▶ **PROVIDED RECORDS**:
↓

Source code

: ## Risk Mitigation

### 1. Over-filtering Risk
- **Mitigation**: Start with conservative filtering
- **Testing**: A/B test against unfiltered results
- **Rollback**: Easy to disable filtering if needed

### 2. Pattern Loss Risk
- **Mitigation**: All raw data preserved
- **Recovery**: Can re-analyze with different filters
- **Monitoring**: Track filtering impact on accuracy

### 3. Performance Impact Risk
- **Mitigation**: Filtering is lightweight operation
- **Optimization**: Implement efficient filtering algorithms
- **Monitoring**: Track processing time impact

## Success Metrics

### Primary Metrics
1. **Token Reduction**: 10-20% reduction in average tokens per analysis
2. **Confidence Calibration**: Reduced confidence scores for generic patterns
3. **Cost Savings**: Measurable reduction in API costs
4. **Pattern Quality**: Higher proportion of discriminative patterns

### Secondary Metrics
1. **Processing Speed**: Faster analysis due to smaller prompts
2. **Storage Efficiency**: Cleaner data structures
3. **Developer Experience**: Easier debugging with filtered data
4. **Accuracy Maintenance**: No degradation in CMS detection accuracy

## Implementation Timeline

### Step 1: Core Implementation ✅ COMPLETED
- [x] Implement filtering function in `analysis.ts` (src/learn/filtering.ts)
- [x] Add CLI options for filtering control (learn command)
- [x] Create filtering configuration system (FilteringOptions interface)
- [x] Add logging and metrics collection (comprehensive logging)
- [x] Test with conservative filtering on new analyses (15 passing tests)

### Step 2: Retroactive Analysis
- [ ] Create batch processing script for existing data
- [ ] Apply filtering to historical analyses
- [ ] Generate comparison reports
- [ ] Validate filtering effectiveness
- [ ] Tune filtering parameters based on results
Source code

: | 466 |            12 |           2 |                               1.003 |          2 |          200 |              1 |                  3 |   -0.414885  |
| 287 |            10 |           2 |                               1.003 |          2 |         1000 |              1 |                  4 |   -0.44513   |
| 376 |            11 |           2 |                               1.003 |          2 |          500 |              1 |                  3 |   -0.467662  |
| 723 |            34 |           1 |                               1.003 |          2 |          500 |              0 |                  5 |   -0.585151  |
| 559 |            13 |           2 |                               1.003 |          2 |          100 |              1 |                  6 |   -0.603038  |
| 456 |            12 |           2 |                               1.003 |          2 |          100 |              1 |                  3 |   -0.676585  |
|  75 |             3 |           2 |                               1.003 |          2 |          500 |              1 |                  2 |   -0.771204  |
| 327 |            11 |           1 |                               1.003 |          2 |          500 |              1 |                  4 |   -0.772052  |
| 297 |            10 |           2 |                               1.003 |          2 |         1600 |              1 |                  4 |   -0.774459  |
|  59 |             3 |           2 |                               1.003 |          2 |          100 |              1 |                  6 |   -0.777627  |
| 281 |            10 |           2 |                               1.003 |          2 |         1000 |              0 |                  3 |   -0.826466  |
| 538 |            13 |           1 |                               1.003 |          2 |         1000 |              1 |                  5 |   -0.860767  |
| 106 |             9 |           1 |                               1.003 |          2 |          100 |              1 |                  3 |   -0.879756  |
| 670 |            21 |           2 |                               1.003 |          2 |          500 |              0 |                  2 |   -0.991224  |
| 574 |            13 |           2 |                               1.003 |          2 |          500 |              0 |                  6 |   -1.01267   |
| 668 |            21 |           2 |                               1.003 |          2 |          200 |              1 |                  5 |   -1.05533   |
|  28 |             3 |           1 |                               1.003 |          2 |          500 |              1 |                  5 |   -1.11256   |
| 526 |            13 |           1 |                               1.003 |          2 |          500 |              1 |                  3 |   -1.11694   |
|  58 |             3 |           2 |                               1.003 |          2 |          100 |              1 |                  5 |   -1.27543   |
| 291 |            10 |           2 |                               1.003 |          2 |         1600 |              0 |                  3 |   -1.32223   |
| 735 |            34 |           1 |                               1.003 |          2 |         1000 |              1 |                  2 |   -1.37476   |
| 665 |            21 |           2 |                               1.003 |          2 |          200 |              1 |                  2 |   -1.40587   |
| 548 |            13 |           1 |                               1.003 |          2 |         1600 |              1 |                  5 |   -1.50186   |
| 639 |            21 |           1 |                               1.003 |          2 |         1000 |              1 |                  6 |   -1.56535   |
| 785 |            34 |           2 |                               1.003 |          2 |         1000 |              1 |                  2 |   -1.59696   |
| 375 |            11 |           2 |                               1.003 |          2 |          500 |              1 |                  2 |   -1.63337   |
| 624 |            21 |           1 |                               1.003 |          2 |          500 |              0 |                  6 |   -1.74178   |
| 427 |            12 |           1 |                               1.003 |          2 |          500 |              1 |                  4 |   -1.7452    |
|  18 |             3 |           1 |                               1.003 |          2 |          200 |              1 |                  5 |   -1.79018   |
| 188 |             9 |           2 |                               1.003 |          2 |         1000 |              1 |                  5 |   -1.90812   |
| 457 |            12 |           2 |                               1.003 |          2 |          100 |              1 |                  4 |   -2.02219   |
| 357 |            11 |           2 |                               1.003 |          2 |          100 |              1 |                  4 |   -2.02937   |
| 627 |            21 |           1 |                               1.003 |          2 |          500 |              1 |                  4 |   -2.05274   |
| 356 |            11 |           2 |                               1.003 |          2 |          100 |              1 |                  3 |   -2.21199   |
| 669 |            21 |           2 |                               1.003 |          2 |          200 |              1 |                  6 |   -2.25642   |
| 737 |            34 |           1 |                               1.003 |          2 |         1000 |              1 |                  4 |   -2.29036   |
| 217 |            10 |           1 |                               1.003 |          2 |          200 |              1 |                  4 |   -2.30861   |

↑

▶ **YOUR OBJECTIVE**:
Can you turn the stretch of lines above, from the one containing "## Risk Mitigation" through the one containing "- **Rollback**: Easy", into a numbered list with the blank lines left out?

▶ **EXERCISE SOLUTION**:
1. : ## Risk Mitigation
2. ### 1. Over-filtering Risk
3. - **Mitigation**: Start with conservative filtering
4. - **Testing**: A/B test against unfiltered results
5. - **Rollback**: Easy to disable filtering if needed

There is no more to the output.